Puglia, torna la Settimana della Biodiversità 2026: oltre 40 eventi tra agricoltura, ambiente e cultura del cibo
BARI - Dal 18 al 22 maggio 2026 prende il via la IX edizione della Settimana della Biodiversità Pugliese – Agricoltura, Alimentazione e Ambiente, una manifestazione diffusa su tutto il territorio regionale con oltre 40 appuntamenti tra eventi, seminari, laboratori, incontri e attività didattiche. Il programma si estende da Canosa di Puglia fino a Vignacastrisi, nel Salento, con iniziative dedicate alla valorizzazione dell’agrobiodiversità pugliese.
L’iniziativa è promossa dall’assessorato all’Agricoltura della Regione Puglia – Sezione Competitività delle Filiere Agroalimentari – con la curatela scientifica del Dipartimento di Scienze del Suolo, della Pianta e degli Alimenti dell’Università di Bari. Le attività culmineranno il 22 maggio, in occasione della Giornata mondiale della Biodiversità istituita dalle Nazioni Unite.
Il tema scelto per l’edizione 2026 è “Semi”, inteso come simbolo di processi generativi di idee, pratiche e azioni che, a partire dal territorio, contribuiscono alla costruzione di nuovi modelli di sostenibilità agricola e ambientale. Centrale il ruolo delle comunità locali, delle associazioni, delle imprese agricole e dei cittadini nella tutela delle varietà autoctone e dei patrimoni rurali.

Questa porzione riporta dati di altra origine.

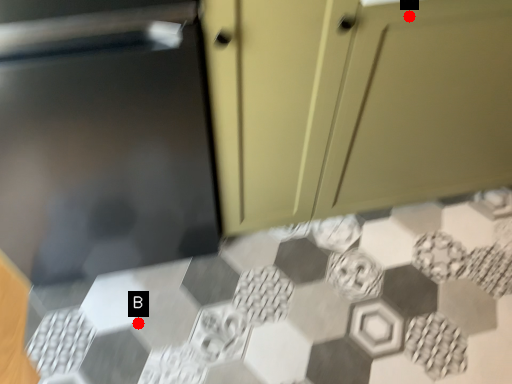
Question: Two points are circled on the image, labeled by A and B beside each circle. Which point is farther from the camera taking this photo?

Choices:
 (A) A is further
 (B) B is further

Answer: (B)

La manifestazione è stata presentata dai rappresentanti istituzionali regionali e accademici coinvolti nel progetto, che hanno sottolineato il valore strategico della biodiversità come elemento identitario e produttivo per la Puglia. La tutela delle sementi locali, delle razze autoctone e delle pratiche agricole tradizionali viene indicata come leva fondamentale per la competitività delle filiere agroalimentari e per la salvaguardia del paesaggio rurale.
L’edizione 2026 sarà inaugurata il 20 maggio a Bari, nei rinnovati spazi della Rossani – BiblioTeca del Mediterraneo, che per tre giorni diventerà un hub di divulgazione scientifica e culturale con mostre, talk e laboratori. Tra le iniziative principali anche la rassegna “Le Parole del Cibo”, curata dall’associazione Terra!, dedicata ai temi del lavoro nelle filiere agroalimentari, della sostenibilità e dei diritti.

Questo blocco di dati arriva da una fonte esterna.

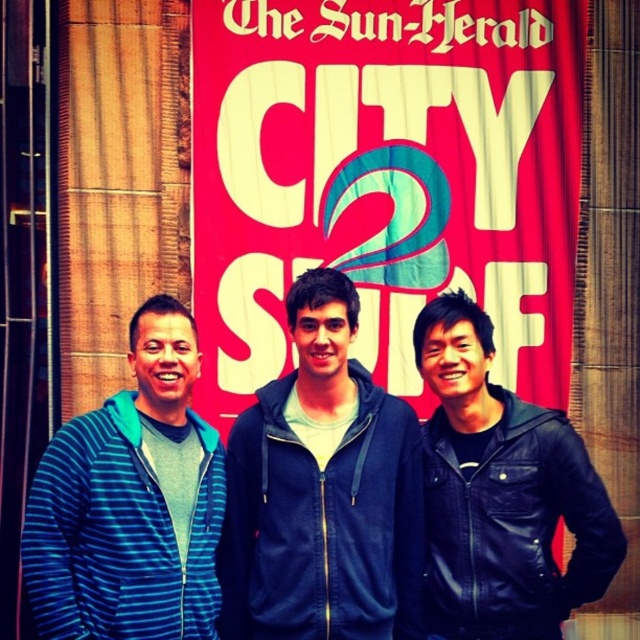
You are a photographer trying to capture a photo of the dark blue hoodie at center and the blue striped hoodie at left. Based on the scene, which hoodie is positioned higher in the frame?

The dark blue hoodie at center is positioned higher in the frame than the blue striped hoodie at left.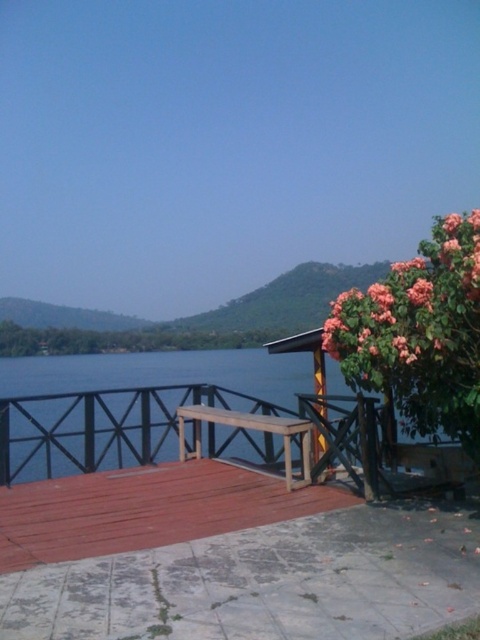
Can you confirm if pink matte flower at upper right is shorter than wooden picnic table at center?

No, pink matte flower at upper right is not shorter than wooden picnic table at center.

Is point (372, 333) farther from camera compared to point (307, 445)?

No, it is not.

Find the location of a particular element. The height and width of the screenshot is (640, 480). pink matte flower at upper right is located at coordinates (415, 316).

Il 21 maggio sarà dedicato al lavoro nel settore alimentare e alle trasformazioni del sistema produttivo, con interventi di giornalisti, ricercatori ed esperti. Il 22 maggio il focus si sposterà invece sull’agroecologia e sulla tutela ambientale, con il coinvolgimento di realtà del mondo agricolo, dell’ecologismo e della divulgazione scientifica.
Durante le tre giornate sono previsti anche laboratori per le scuole, proiezioni di documentari, incontri su biodiversità cerealicola e filiere sostenibili, oltre alla premiazione del Wiki Science Competition Italia 2025 e a un confronto sulle “Case delle Sementi” pugliesi.
Il programma completo e le modalità di partecipazione sono disponibili sul sito ufficiale della manifestazione e sui canali degli organizzatori.